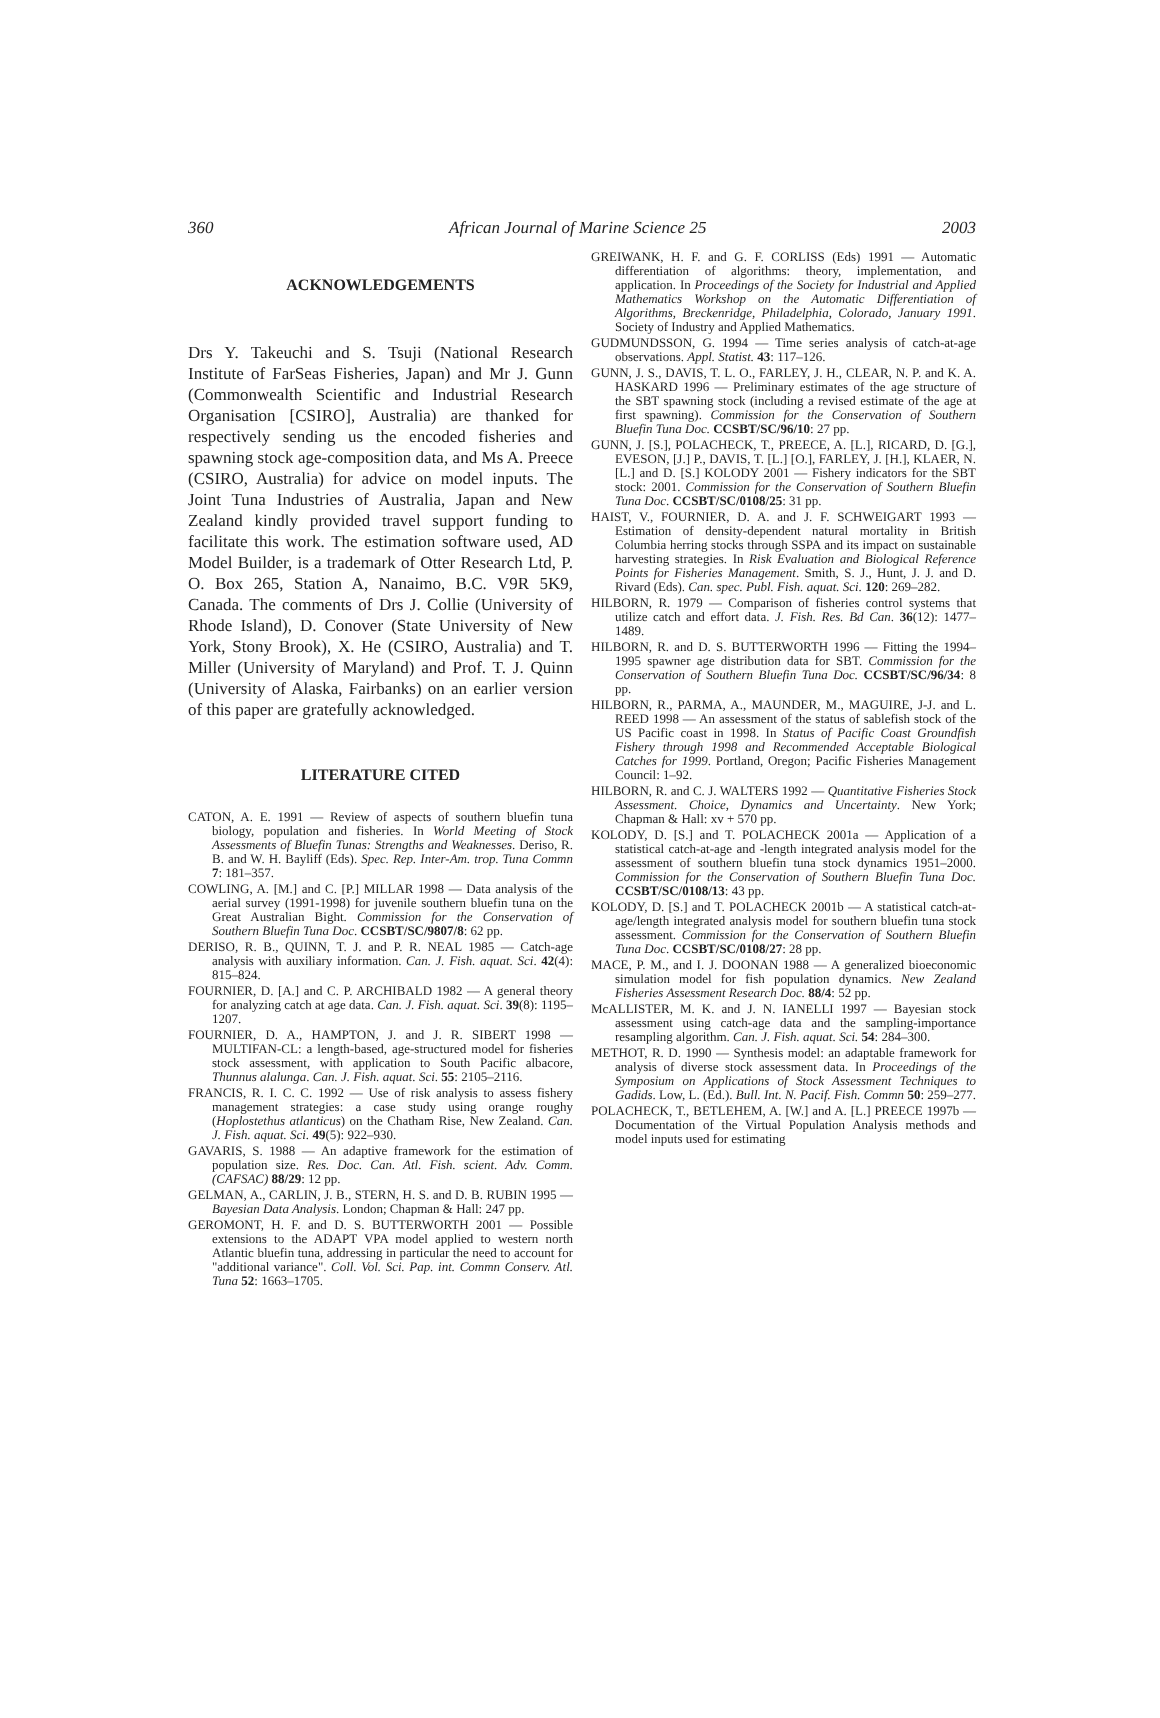360 African Journal of Marine Science 25 2003
ACKNOWLEDGEMENTS
Drs Y. Takeuchi and S. Tsuji (National Research Institute of FarSeas Fisheries, Japan) and Mr J. Gunn (Commonwealth Scientific and Industrial Research Organisation [CSIRO], Australia) are thanked for respectively sending us the encoded fisheries and spawning stock age-composition data, and Ms A. Preece (CSIRO, Australia) for advice on model inputs. The Joint Tuna Industries of Australia, Japan and New Zealand kindly provided travel support funding to facilitate this work. The estimation software used, AD Model Builder, is a trademark of Otter Research Ltd, P. O. Box 265, Station A, Nanaimo, B.C. V9R 5K9, Canada. The comments of Drs J. Collie (University of Rhode Island), D. Conover (State University of New York, Stony Brook), X. He (CSIRO, Australia) and T. Miller (University of Maryland) and Prof. T. J. Quinn (University of Alaska, Fairbanks) on an earlier version of this paper are gratefully acknowledged.
LITERATURE CITED
CATON, A. E. 1991 — Review of aspects of southern bluefin tuna biology, population and fisheries. In World Meeting of Stock Assessments of Bluefin Tunas: Strengths and Weaknesses. Deriso, R. B. and W. H. Bayliff (Eds). Spec. Rep. Inter-Am. trop. Tuna Commn 7: 181–357.
COWLING, A. [M.] and C. [P.] MILLAR 1998 — Data analysis of the aerial survey (1991-1998) for juvenile southern bluefin tuna on the Great Australian Bight. Commission for the Conservation of Southern Bluefin Tuna Doc. CCSBT/SC/9807/8: 62 pp.
DERISO, R. B., QUINN, T. J. and P. R. NEAL 1985 — Catch-age analysis with auxiliary information. Can. J. Fish. aquat. Sci. 42(4): 815–824.
FOURNIER, D. [A.] and C. P. ARCHIBALD 1982 — A general theory for analyzing catch at age data. Can. J. Fish. aquat. Sci. 39(8): 1195–1207.
FOURNIER, D. A., HAMPTON, J. and J. R. SIBERT 1998 — MULTIFAN-CL: a length-based, age-structured model for fisheries stock assessment, with application to South Pacific albacore, Thunnus alalunga. Can. J. Fish. aquat. Sci. 55: 2105–2116.
FRANCIS, R. I. C. C. 1992 — Use of risk analysis to assess fishery management strategies: a case study using orange roughy (Hoplostethus atlanticus) on the Chatham Rise, New Zealand. Can. J. Fish. aquat. Sci. 49(5): 922–930.
GAVARIS, S. 1988 — An adaptive framework for the estimation of population size. Res. Doc. Can. Atl. Fish. scient. Adv. Comm. (CAFSAC) 88/29: 12 pp.
GELMAN, A., CARLIN, J. B., STERN, H. S. and D. B. RUBIN 1995 — Bayesian Data Analysis. London; Chapman & Hall: 247 pp.
GEROMONT, H. F. and D. S. BUTTERWORTH 2001 — Possible extensions to the ADAPT VPA model applied to western north Atlantic bluefin tuna, addressing in particular the need to account for "additional variance". Coll. Vol. Sci. Pap. int. Commn Conserv. Atl. Tuna 52: 1663–1705.
GREIWANK, H. F. and G. F. CORLISS (Eds) 1991 — Automatic differentiation of algorithms: theory, implementation, and application. In Proceedings of the Society for Industrial and Applied Mathematics Workshop on the Automatic Differentiation of Algorithms, Breckenridge, Philadelphia, Colorado, January 1991. Society of Industry and Applied Mathematics.
GUDMUNDSSON, G. 1994 — Time series analysis of catch-at-age observations. Appl. Statist. 43: 117–126.
GUNN, J. S., DAVIS, T. L. O., FARLEY, J. H., CLEAR, N. P. and K. A. HASKARD 1996 — Preliminary estimates of the age structure of the SBT spawning stock (including a revised estimate of the age at first spawning). Commission for the Conservation of Southern Bluefin Tuna Doc. CCSBT/SC/96/10: 27 pp.
GUNN, J. [S.], POLACHECK, T., PREECE, A. [L.], RICARD, D. [G.], EVESON, [J.] P., DAVIS, T. [L.] [O.], FARLEY, J. [H.], KLAER, N. [L.] and D. [S.] KOLODY 2001 — Fishery indicators for the SBT stock: 2001. Commission for the Conservation of Southern Bluefin Tuna Doc. CCSBT/SC/0108/25: 31 pp.
HAIST, V., FOURNIER, D. A. and J. F. SCHWEIGART 1993 — Estimation of density-dependent natural mortality in British Columbia herring stocks through SSPA and its impact on sustainable harvesting strategies. In Risk Evaluation and Biological Reference Points for Fisheries Management. Smith, S. J., Hunt, J. J. and D. Rivard (Eds). Can. spec. Publ. Fish. aquat. Sci. 120: 269–282.
HILBORN, R. 1979 — Comparison of fisheries control systems that utilize catch and effort data. J. Fish. Res. Bd Can. 36(12): 1477–1489.
HILBORN, R. and D. S. BUTTERWORTH 1996 — Fitting the 1994–1995 spawner age distribution data for SBT. Commission for the Conservation of Southern Bluefin Tuna Doc. CCSBT/SC/96/34: 8 pp.
HILBORN, R., PARMA, A., MAUNDER, M., MAGUIRE, J-J. and L. REED 1998 — An assessment of the status of sablefish stock of the US Pacific coast in 1998. In Status of Pacific Coast Groundfish Fishery through 1998 and Recommended Acceptable Biological Catches for 1999. Portland, Oregon; Pacific Fisheries Management Council: 1–92.
HILBORN, R. and C. J. WALTERS 1992 — Quantitative Fisheries Stock Assessment. Choice, Dynamics and Uncertainty. New York; Chapman & Hall: xv + 570 pp.
KOLODY, D. [S.] and T. POLACHECK 2001a — Application of a statistical catch-at-age and -length integrated analysis model for the assessment of southern bluefin tuna stock dynamics 1951–2000. Commission for the Conservation of Southern Bluefin Tuna Doc. CCSBT/SC/0108/13: 43 pp.
KOLODY, D. [S.] and T. POLACHECK 2001b — A statistical catch-at-age/length integrated analysis model for southern bluefin tuna stock assessment. Commission for the Conservation of Southern Bluefin Tuna Doc. CCSBT/SC/0108/27: 28 pp.
MACE, P. M., and I. J. DOONAN 1988 — A generalized bioeconomic simulation model for fish population dynamics. New Zealand Fisheries Assessment Research Doc. 88/4: 52 pp.
McALLISTER, M. K. and J. N. IANELLI 1997 — Bayesian stock assessment using catch-age data and the sampling-importance resampling algorithm. Can. J. Fish. aquat. Sci. 54: 284–300.
METHOT, R. D. 1990 — Synthesis model: an adaptable framework for analysis of diverse stock assessment data. In Proceedings of the Symposium on Applications of Stock Assessment Techniques to Gadids. Low, L. (Ed.). Bull. Int. N. Pacif. Fish. Commn 50: 259–277.
POLACHECK, T., BETLEHEM, A. [W.] and A. [L.] PREECE 1997b — Documentation of the Virtual Population Analysis methods and model inputs used for estimating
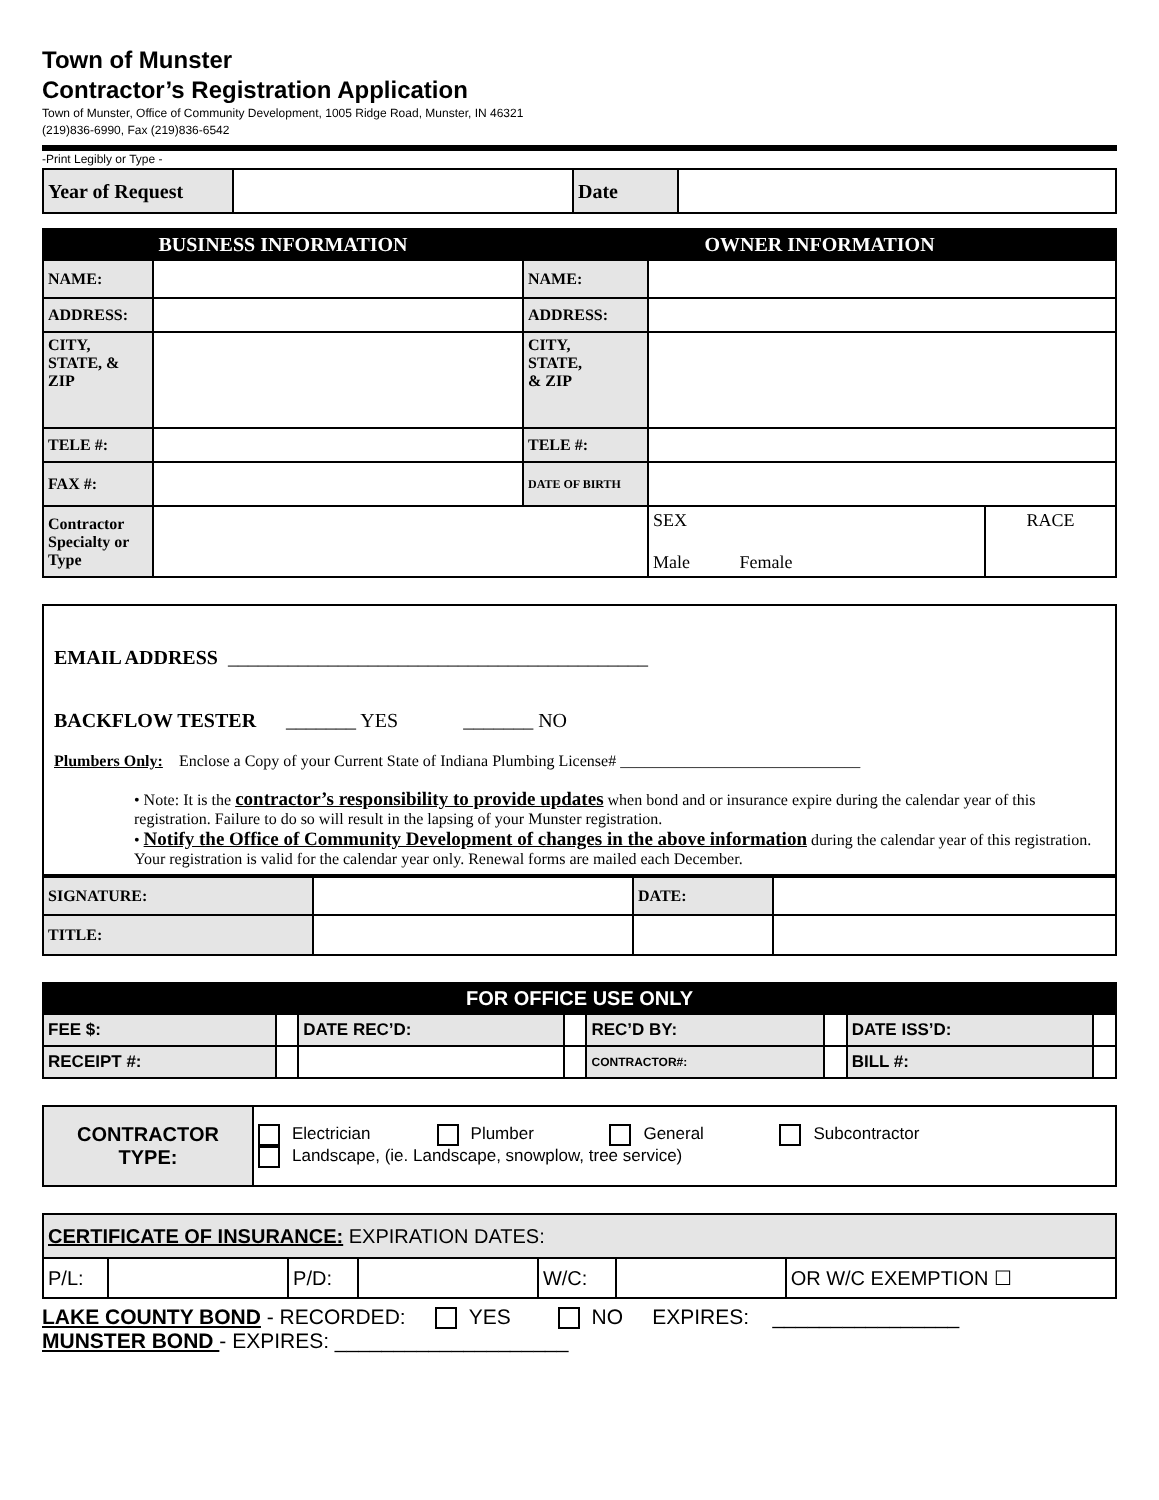Town of Munster
Contractor’s Registration Application
Town of Munster, Office of Community Development, 1005 Ridge Road, Munster, IN 46321
(219)836-6990, Fax (219)836-6542
-Print Legibly or Type -
| Year of Request | | Date | |
| BUSINESS INFORMATION | | OWNER INFORMATION | | |
| --- | --- | --- | --- | --- |
| NAME: | | NAME: | | |
| ADDRESS: | | ADDRESS: | | |
| CITY, STATE, & ZIP | | CITY, STATE, & ZIP | | |
| TELE #: | | TELE #: | | |
| FAX #: | | DATE OF BIRTH | | |
| Contractor Specialty or Type | | | SEX Male Female | RACE |
EMAIL ADDRESS __________________________________________
BACKFLOW TESTER _______ YES _______ NO
Plumbers Only: Enclose a Copy of your Current State of Indiana Plumbing License# ______________________________
• Note: It is the contractor’s responsibility to provide updates when bond and or insurance expire during the calendar year of this registration. Failure to do so will result in the lapsing of your Munster registration.
• Notify the Office of Community Development of changes in the above information during the calendar year of this registration. Your registration is valid for the calendar year only. Renewal forms are mailed each December.
| SIGNATURE: | | DATE: | |
| TITLE: | | | |
| FOR OFFICE USE ONLY | | | | | | | |
| --- | --- | --- | --- | --- | --- | --- | --- |
| FEE $: | | DATE REC’D: | | REC’D BY: | | DATE ISS’D: | |
| RECEIPT #: | | | | CONTRACTOR#: | | BILL #: | |
| CONTRACTOR TYPE: | Electrician Plumber General Subcontractor Landscape, (ie. Landscape, snowplow, tree service) |
| CERTIFICATE OF INSURANCE: EXPIRATION DATES: | | | | | | |
| P/L: | | P/D: | | W/C: | | OR W/C EXEMPTION ☐ |
LAKE COUNTY BOND - RECORDED: YES NO EXPIRES: ________________
MUNSTER BOND - EXPIRES: ____________________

════════════════

Your task is to copy each line of the listing that holds the word "Chapman".

GELMAN, A., CARLIN, J. B., STERN, H. S. and D. B. RUBIN 1995 — Bayesian Data Analysis. London; Chapman & Hall: 247 pp.
HILBORN, R. and C. J. WALTERS 1992 — Quantitative Fisheries Stock Assessment. Choice, Dynamics and Uncertainty. New York; Chapman & Hall: xv + 570 pp.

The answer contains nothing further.